A petição, apresentada pelo Ministério Público, questionava o custeio de deslocamentos do parlamentar durante o segundo turno de 2022 em uma aeronave ligada a Vorcaro, então sócio da empresa proprietária do Phenom 300 usado pela comitiva. As viagens ganharam repercussão após reportagem do jornal O Globo que ligou os movimentos ao roteiro da campanha e à caravana “Juventude pelo Brasil”, com agendas em ao menos nove estados e no Distrito Federal.

No entendimento do TCU, a admissibilidade exige um “lastro probatório mínimo” que a representação não teria apresentado, e os fatos descritos dizem respeito ao custeio de despesas eleitorais — matéria que, por natureza, deve ser examinada pela Justiça Eleitoral. Nikolas chegou a afirmar que desconhecia o proprietário da aeronave; o tribunal, porém, avaliou que não havia indícios objetivos de uso de recursos públicos federais.

A decisão afasta consequências administrativas imediatas no campo do controle externo, mas não encerra as implicações políticas.
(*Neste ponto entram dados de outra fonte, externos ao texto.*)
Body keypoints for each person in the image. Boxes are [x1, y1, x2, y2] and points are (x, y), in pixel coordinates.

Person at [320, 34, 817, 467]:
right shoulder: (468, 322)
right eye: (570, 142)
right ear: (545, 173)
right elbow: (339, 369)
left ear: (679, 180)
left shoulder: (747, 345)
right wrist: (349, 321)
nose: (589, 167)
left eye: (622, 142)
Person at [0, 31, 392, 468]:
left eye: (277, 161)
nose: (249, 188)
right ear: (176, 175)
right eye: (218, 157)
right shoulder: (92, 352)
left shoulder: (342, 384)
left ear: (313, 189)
Ao remeter o caso à Justiça Eleitoral, o TCU transfere o debate institucional, enquanto a ligação com Vorcaro — preso e acusado de fraudes e lavagem — mantém a exposição pública de atores envolvidos. Para o deputado e para o seu entorno político, o arquivamento no TCU reduz risco técnico, mas não elimina o potencial de desgaste eleitoral e a necessidade de respostas no âmbito eleitoral e midiático.